Records below:
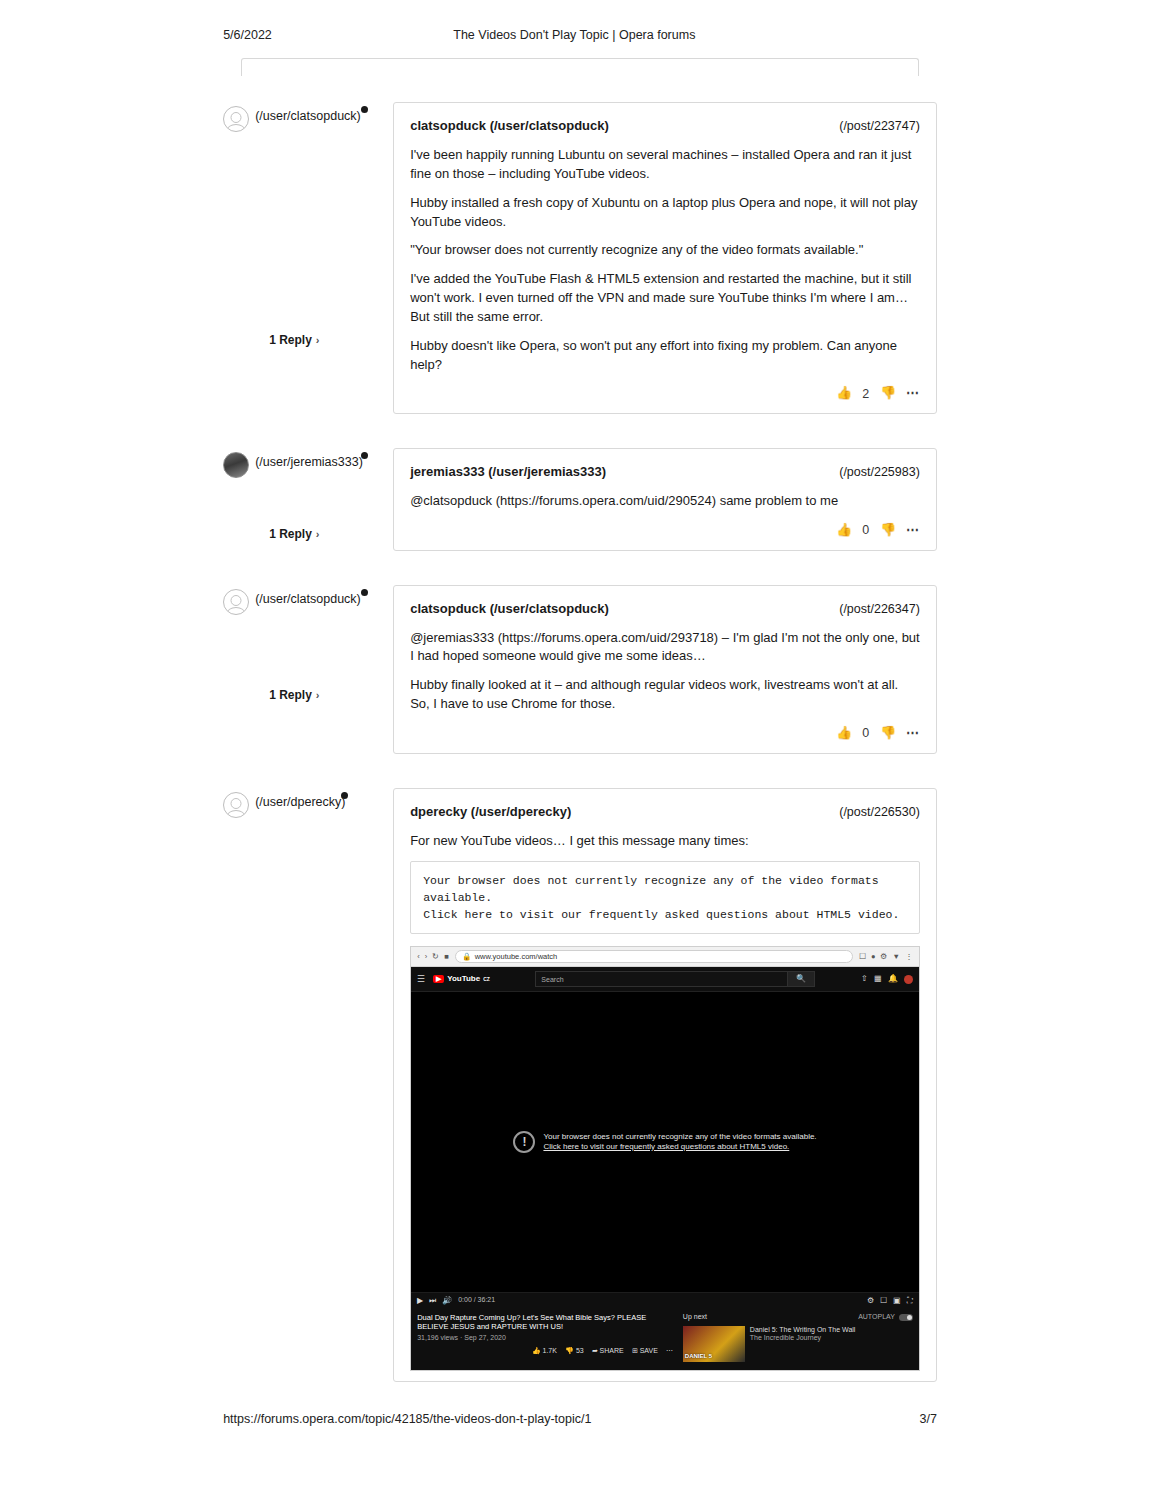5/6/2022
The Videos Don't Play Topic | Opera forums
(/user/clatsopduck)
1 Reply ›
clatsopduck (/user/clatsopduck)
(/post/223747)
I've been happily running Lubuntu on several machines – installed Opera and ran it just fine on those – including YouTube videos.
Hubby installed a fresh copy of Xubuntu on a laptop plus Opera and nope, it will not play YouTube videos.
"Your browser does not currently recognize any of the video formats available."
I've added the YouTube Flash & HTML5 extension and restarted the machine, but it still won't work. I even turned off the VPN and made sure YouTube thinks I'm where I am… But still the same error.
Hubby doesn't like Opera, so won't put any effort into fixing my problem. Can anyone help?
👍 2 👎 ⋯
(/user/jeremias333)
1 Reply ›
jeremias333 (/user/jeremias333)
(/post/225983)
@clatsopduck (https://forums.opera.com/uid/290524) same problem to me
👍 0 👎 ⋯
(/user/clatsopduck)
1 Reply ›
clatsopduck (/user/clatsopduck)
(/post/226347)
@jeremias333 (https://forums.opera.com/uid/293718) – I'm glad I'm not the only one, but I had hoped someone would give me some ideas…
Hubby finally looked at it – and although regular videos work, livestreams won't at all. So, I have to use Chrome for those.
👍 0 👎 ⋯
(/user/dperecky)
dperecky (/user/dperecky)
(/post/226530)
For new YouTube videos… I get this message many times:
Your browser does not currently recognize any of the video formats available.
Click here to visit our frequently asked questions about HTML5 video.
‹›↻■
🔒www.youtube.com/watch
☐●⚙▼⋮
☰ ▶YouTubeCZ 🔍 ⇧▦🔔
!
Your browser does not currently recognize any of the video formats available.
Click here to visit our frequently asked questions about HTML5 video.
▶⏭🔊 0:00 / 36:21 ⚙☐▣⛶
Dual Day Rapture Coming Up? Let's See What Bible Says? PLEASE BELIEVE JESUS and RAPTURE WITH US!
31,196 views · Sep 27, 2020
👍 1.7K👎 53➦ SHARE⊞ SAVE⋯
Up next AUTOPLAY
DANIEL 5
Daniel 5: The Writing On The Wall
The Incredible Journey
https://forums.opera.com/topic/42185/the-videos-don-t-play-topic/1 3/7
End of Records.
Records below:
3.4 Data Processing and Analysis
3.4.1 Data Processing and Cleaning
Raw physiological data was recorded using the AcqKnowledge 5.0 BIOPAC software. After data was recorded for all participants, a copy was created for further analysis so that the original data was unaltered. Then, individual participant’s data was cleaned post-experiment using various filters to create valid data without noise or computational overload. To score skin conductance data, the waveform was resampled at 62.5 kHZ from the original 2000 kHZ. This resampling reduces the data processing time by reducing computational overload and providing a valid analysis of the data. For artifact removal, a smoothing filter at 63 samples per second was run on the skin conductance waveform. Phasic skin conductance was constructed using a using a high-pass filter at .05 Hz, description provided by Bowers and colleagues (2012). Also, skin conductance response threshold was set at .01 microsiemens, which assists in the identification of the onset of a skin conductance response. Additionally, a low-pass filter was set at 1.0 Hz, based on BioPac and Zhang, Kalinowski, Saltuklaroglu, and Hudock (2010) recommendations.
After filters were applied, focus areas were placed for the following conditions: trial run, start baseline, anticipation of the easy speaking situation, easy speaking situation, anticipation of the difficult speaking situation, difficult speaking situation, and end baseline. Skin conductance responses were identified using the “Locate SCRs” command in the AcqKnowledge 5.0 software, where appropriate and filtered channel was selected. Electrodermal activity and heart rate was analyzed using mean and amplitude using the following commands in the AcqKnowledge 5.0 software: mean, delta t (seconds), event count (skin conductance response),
End of Records.
Description of the task: Using the listing above, copy exactly the line that contains "I've added the", the line that contains "For new YouTube", and each line that falls between them.

Written response:
I've added the YouTube Flash & HTML5 extension and restarted the machine, but it still won't work. I even turned off the VPN and made sure YouTube thinks I'm where I am… But still the same error.
Hubby doesn't like Opera, so won't put any effort into fixing my problem. Can anyone help?
👍 2 👎 ⋯
(/user/jeremias333)
1 Reply ›
jeremias333 (/user/jeremias333)
(/post/225983)
@clatsopduck (https://forums.opera.com/uid/290524) same problem to me
👍 0 👎 ⋯
(/user/clatsopduck)
1 Reply ›
clatsopduck (/user/clatsopduck)
(/post/226347)
@jeremias333 (https://forums.opera.com/uid/293718) – I'm glad I'm not the only one, but I had hoped someone would give me some ideas…
Hubby finally looked at it – and although regular videos work, livestreams won't at all. So, I have to use Chrome for those.
👍 0 👎 ⋯
(/user/dperecky)
dperecky (/user/dperecky)
(/post/226530)
For new YouTube videos… I get this message many times:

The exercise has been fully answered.